Closed danich1 closed 2 years ago
✔️ Deploy Preview for word-lapse ready!
🔨 Explore the source changes: 3eaac2492c533e3df599e6f0145f85143c2deb09
🔍 Inspect the deploy log: https://app.netlify.com/sites/word-lapse/deploys/62294df4b471c900089a8b1f
😎 Browse the preview: https://deploy-preview-31--word-lapse.netlify.app/
I wonder if it would be good to consult with vince re: how he might want to deal with tagged vs standard tokens on the front end and design back from that? Thinking out loud...
I wonder if it would be good to consult with vince re: how he might want to deal with tagged vs standard tokens on the front end and design back from that? Thinking out loud..
Sure. Tagging @vincerubinetti. Curious to know your thoughts about the following point below. We have tagged tokens and non-tagged tokens and trying to figure out best solution to represent tagged v non-tagged.
So, how does this work downstream? I assume that these tokens are going to show up as "XXX_(tagged)" in the frontend, unless Vince strips out that suffix. Perhaps something a little more structured would work, like a tuple that consists of (token, is_tagged) or a dict like {'token': 'XXX', 'is_tagged': False}.
You got it! If we do the latter than we need to let the user know that this token was tagged. Reason for this necessity is that some of the tokens were missed by the tagger but the represent the same thing (i.e.a549 shows up but its tagged id cvcl_0023 also shows up). I'm sure this is a simple fix for Vince if we want this on the front end.
I'm a little out of my element here, in that I don't understand the importance or meaning behind tagged vs. not tagged.
Is this going to be a flag that exists for all words and that needs to be displayed in every visualization? Or is it only for a new visualization that I'm unaware of.
It seems like we just want to have it be a boolean... tagged vs non?
Off the cuff, I'd just say having a little icon next to tagged words? Or, if it's not important that the user be able to distinguish between tagged/non at a quick glance, we can just have that information in a tooltip, e.g. "this word was tagged".
I'm a little out of my element here, in that I don't understand the importance or meaning behind tagged vs. not tagged.

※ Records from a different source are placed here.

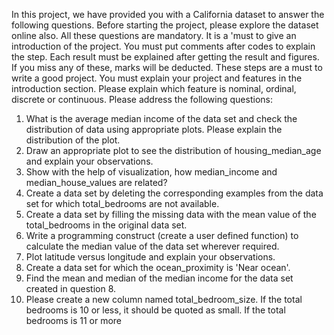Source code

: In this project, we have provided you with a California dataset to answer the following questions. Before starting the project, please explore the dataset online also. All these questions are mandatory. It is a 'must to give an introduction of the project. You must put comments after codes to explain the step. Each result must be explained after getting the result and figures. If you miss any of these, marks will be deducted. These steps are a must to write a good project. You must explain your project and features in the introduction section. Please explain which feature is nominal, ordinal, discrete or continuous.
Please address the following questions:
1. What is the average median income of the data set and check the distribution of data using appropriate plots. Please explain the distribution of the plot.
2. Draw an appropriate plot to see the distribution of housing_median_age and explain your observations.
3. Show with the help of visualization, how median_income and median_house_values are related?
4. Create a data set by deleting the corresponding examples from the data set for which total_bedrooms are not available.
5. Create a data set by filling the missing data with the mean value of the total_bedrooms in the original data set.
6. Write a programming construct (create a user defined function) to calculate the median value of the data set wherever required.
7. Plot latitude versus longitude and explain your observations.
8. Create a data set for which the ocean_proximity is 'Near ocean'.
9. Find the mean and median of the median income for the data set created in question 8.
10. Please create a new column named total_bedroom_size. If the total bedrooms is 10 or less, it should be quoted as small. If the total bedrooms is 11 or more

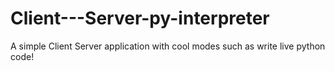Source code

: # Client---Server-py-interpreter
A simple Client Server application with cool modes such as write live python code!
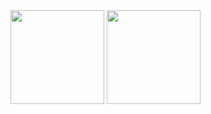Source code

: <div class="border d-flex flex-justify-around flex-content-center">
  <img width="auto" height="150" src="https://github-readme-stats.vercel.app/api?username=leagueraini&count_private=true&show_icons=true&hide_title=true&hide_border=true">
  <img width="auto" height="150" src="https://github-readme-stats.vercel.app/api/top-langs/?username=leagueraini&layout=compact&show_icons=true&hide_border=true">
</div>
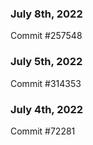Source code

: ### July 8th, 2022

Commit #257548

### July 5th, 2022

Commit #314353


### July 4th, 2022

Commit #72281
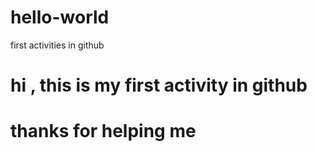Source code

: # hello-world
first activities in github
# hi , this is my first activity in github
# thanks for helping me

So a natural language processing (NLP) task called named entity recognition (NER) is designed to label words representing concepts. E.g., "dog" would be classified as canine (scientific terminology). This task makes machine learning and other NLP tasks much easier to perform as you know tokens such as "dog" and "puppy" all represent the word canine. This process is nice in theory, but nothing is perfect, and even NER models can miss quite a bit. So tagged vs. non-tagged in this case is seeing the word puppy as a token even though it SHOULD have been tagged as canine.
Is this going to be a flag that exists for all words and that needs to be displayed in every visualization? Or is it only for a new visualization that I'm unaware of.
Only needs to be displayed in the word neighborhood visualization, so users can know if the tagger missed something.
It seems like we just want to have it be a boolean... tagged vs non?
Off the cuff, I'd just say having a little icon image next to tagged words? Or, if it's not important that the user be able to distinguish between tagged/non at a quick glance, we can just have that information in a tooltip, e.g. "this word was tagged".
Image is fine with me and I think boolean would be better than my suffix approach. @falquaddoomi if no qualms we will go with that one.
It sounds like they will be tagged more often than not, and we want the user to know when a word is not tagged? If that's the case, and considering that the neighborhood viz is already pretty crowded (especially with the color blind symbols enabled), I might opt for something more subtle like an asterisk * with a note. But I'll play around with it.
@vincerubinetti : one thing to think about is that a "tagged" entity is a well-defined concept (i.e., something that we can link to elsewhere or draw in additional metadata around if we want to). It's also something that we could autocomplete in the search pretty readily. Essentially, once something is "tagged" we know a lot more about it.
It's also worth noting that some terms are real but unlikely to be tagged because a term probably doesn't exist. "microarray" not being tagged is not an error of the tagger, but it probably doesn't exist as a concept with metadata that can be tagged. I think it would be better to distinguish things that are tagged for this reason. Like: "these are special" as opposed to "these didn't work" for non-tagged ones.
To explain my commits: I erroneously said earlier that the concept mapping dict should be loaded by the API, when in fact it's supposed to be loaded by the workers. I corrected a few other logging-related issues, added a minor concept mapping dict loading optimization, and temporarily patched the frontend so it can deal with the { token, tagged_id }
objects being returned now instead of strings.
As mentioned on Thursday this code has been adapted to incorporate a concept id mapper to report denormalized concepts back to the user instead of uninformative ids. I placed the dictionary as a global variable but if there is a better way to do this let me know.
I also removed the cutoff part of the word2vec models as these new models have been trained to pre-filter words, so performance should go back to expected runtime.